(Records from a collection)

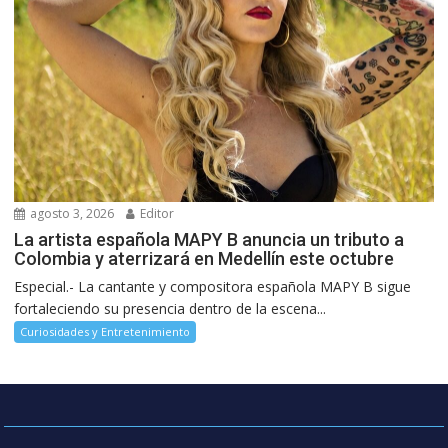
agosto 3, 2026
Editor
La artista española MAPY B anuncia un tributo a
Colombia y aterrizará en Medellín este octubre
Especial.- La cantante y compositora española MAPY B sigue
fortaleciendo su presencia dentro de la escena...
Curiosidades y Entretenimiento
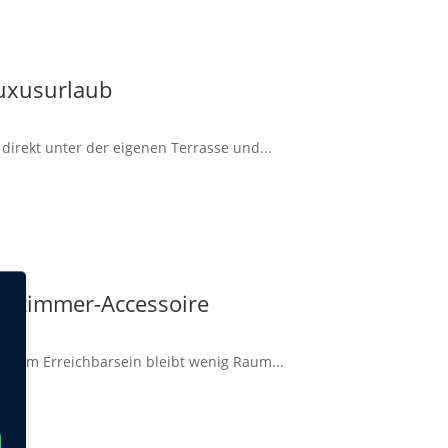
Luxusurlaub
irekt unter der eigenen Terrasse und...
dezimmer-Accessoire
ndigem Erreichbarsein bleibt wenig Raum...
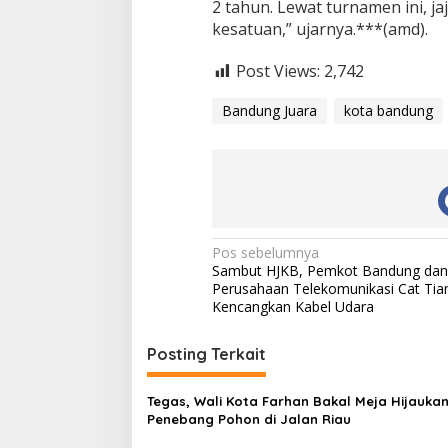
2 tahun. Lewat turnamen ini, 
kesatuan,” ujarnya.***(amd).
Post Views:
2,742
Bandung Juara
kota bandung
N
Pos sebelumnya
Sambut HJKB, Pemkot Bandung dan
a
Perusahaan Telekomunikasi Cat Tia
v
Kencangkan Kabel Udara
i
Posting Terkait
g
a
Tegas, Wali Kota Farhan Bakal Meja Hijauka
s
Penebang Pohon di Jalan Riau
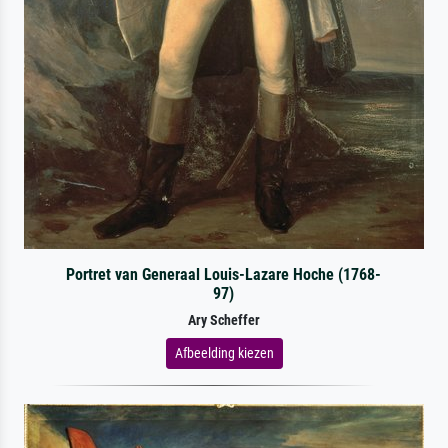
Portret van Generaal Louis-Lazare Hoche (1768-
97)
Ary Scheffer
Afbeelding kiezen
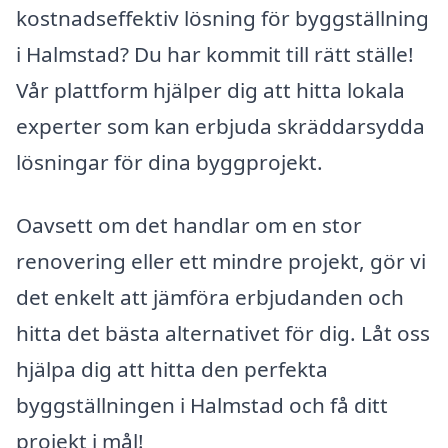
kostnadseffektiv lösning för byggställning
i Halmstad? Du har kommit till rätt ställe!
Vår plattform hjälper dig att hitta lokala
experter som kan erbjuda skräddarsydda
lösningar för dina byggprojekt.
Oavsett om det handlar om en stor
renovering eller ett mindre projekt, gör vi
det enkelt att jämföra erbjudanden och
hitta det bästa alternativet för dig. Låt oss
hjälpa dig att hitta den perfekta
byggställningen i Halmstad och få ditt
projekt i mål!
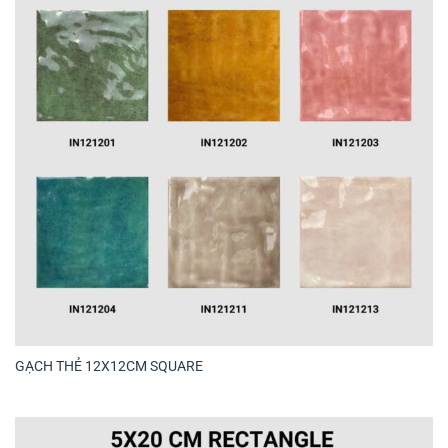
GẠCH THẺ 12X12CM SQUARE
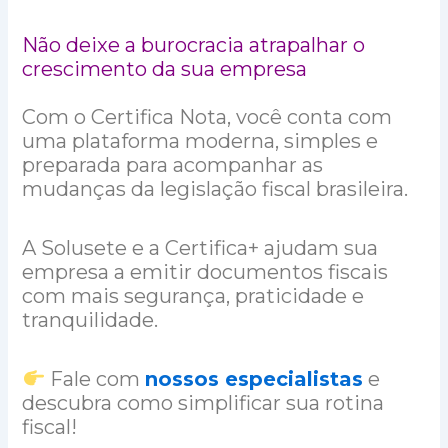
Não deixe a burocracia atrapalhar o
crescimento da sua empresa
Com o Certifica Nota, você conta com
uma plataforma moderna, simples e
preparada para acompanhar as
mudanças da legislação fiscal brasileira.
A Solusete e a Certifica+ ajudam sua
empresa a emitir documentos fiscais
com mais segurança, praticidade e
tranquilidade.
Fale com
nossos especialistas
e
descubra como simplificar sua rotina
fiscal!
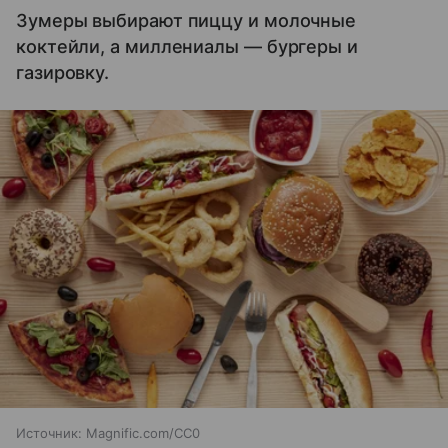
Зумеры выбирают пиццу и молочные
коктейли, а миллениалы — бургеры и
газировку.
Источник:
Magnific.com/CC0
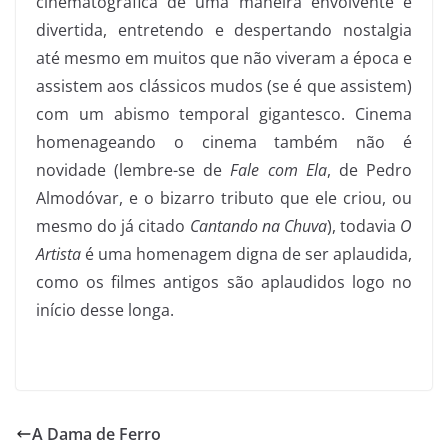
cinematográfica de uma maneira envolvente e
divertida, entretendo e despertando nostalgia
até mesmo em muitos que não viveram a época e
assistem aos clássicos mudos (se é que assistem)
com um abismo temporal gigantesco. Cinema
homenageando o cinema também não é
novidade (lembre-se de
Fale com Ela
, de Pedro
Almodóvar, e o bizarro tributo que ele criou, ou
mesmo do já citado
Cantando na Chuva
), todavia
O
Artista
é uma homenagem digna de ser aplaudida,
como os filmes antigos são aplaudidos logo no
início desse longa.
A Dama de Ferro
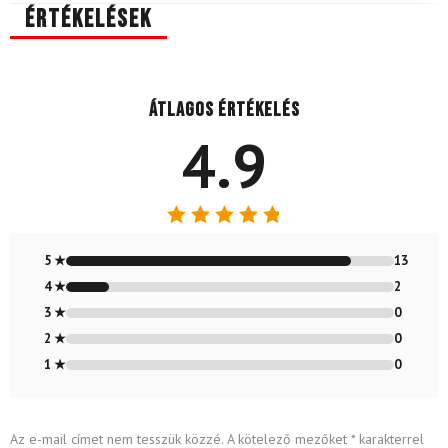
Értékelések
Átlagos értékelés
4.9
Értékelés:
4.87
/ 5
5 ★
13
4 ★
2
3 ★
0
2 ★
0
1 ★
0
Az e-mail címet nem tesszük közzé.
A kötelező mezőket
*
karakterrel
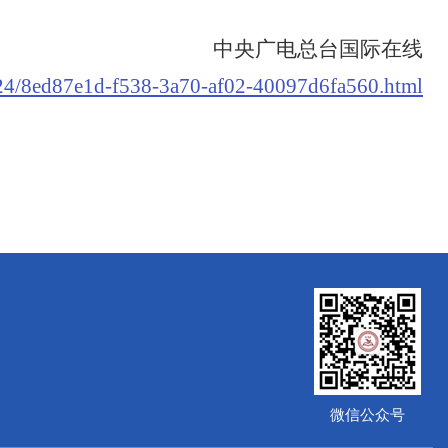
中央广电总台国际在线
1224/8ed87e1d-f538-3a70-af02-40097d6fa560.html
微信公众号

* _About this exercise_
The reply should repeat the data in full, exactly as given, and contain no pictures.

* _Task output_
agosto 3, 2026
Editor
La artista española MAPY B anuncia un tributo a
Colombia y aterrizará en Medellín este octubre
Especial.- La cantante y compositora española MAPY B sigue
fortaleciendo su presencia dentro de la escena...
Curiosidades y Entretenimiento
Luxusurlaub
irekt unter der eigenen Terrasse und...
dezimmer-Accessoire
ndigem Erreichbarsein bleibt wenig Raum...
2 tahun. Lewat turnamen ini, 
kesatuan,” ujarnya.***(amd).
Post Views:
2,742
Bandung Juara
kota bandung
N
Pos sebelumnya
Sambut HJKB, Pemkot Bandung dan
a
Perusahaan Telekomunikasi Cat Tia
v
Kencangkan Kabel Udara
i
Posting Terkait
g
a
Tegas, Wali Kota Farhan Bakal Meja Hijauka
s
Penebang Pohon di Jalan Riau
Portret van Generaal Louis-Lazare Hoche (1768-
97)
Ary Scheffer
Afbeelding kiezen
kostnadseffektiv lösning för byggställning
i Halmstad? Du har kommit till rätt ställe!
Vår plattform hjälper dig att hitta lokala
experter som kan erbjuda skräddarsydda
lösningar för dina byggprojekt.
Oavsett om det handlar om en stor
renovering eller ett mindre projekt, gör vi
det enkelt att jämföra erbjudanden och
hitta det bästa alternativet för dig. Låt oss
hjälpa dig att hitta den perfekta
byggställningen i Halmstad och få ditt
projekt i mål!
GẠCH THẺ 12X12CM SQUARE
Não deixe a burocracia atrapalhar o
crescimento da sua empresa
Com o Certifica Nota, você conta com
uma plataforma moderna, simples e
preparada para acompanhar as
mudanças da legislação fiscal brasileira.
A Solusete e a Certifica+ ajudam sua
empresa a emitir documentos fiscais
com mais segurança, praticidade e
tranquilidade.
Fale com
nossos especialistas
e
descubra como simplificar sua rotina
fiscal!
Зумеры выбирают пиццу и молочные
коктейли, а миллениалы — бургеры и
газировку.
Источник:
Magnific.com/CC0
cinematográfica de uma maneira envolvente e
divertida, entretendo e despertando nostalgia
até mesmo em muitos que não viveram a época e
assistem aos clássicos mudos (se é que assistem)
com um abismo temporal gigantesco. Cinema
homenageando o cinema também não é
novidade (lembre-se de
Fale com Ela
, de Pedro
Almodóvar, e o bizarro tributo que ele criou, ou
mesmo do já citado
Cantando na Chuva
), todavia
O
Artista
é uma homenagem digna de ser aplaudida,
como os filmes antigos são aplaudidos logo no
início desse longa.
A Dama de Ferro
Értékelések
Átlagos értékelés
4.9
Értékelés:
4.87
/ 5
5 ★
13
4 ★
2
3 ★
0
2 ★
0
1 ★
0
Az e-mail címet nem tesszük közzé.
A kötelező mezőket
*
karakterrel
中央广电总台国际在线
1224/8ed87e1d-f538-3a70-af02-40097d6fa560.html
微信公众号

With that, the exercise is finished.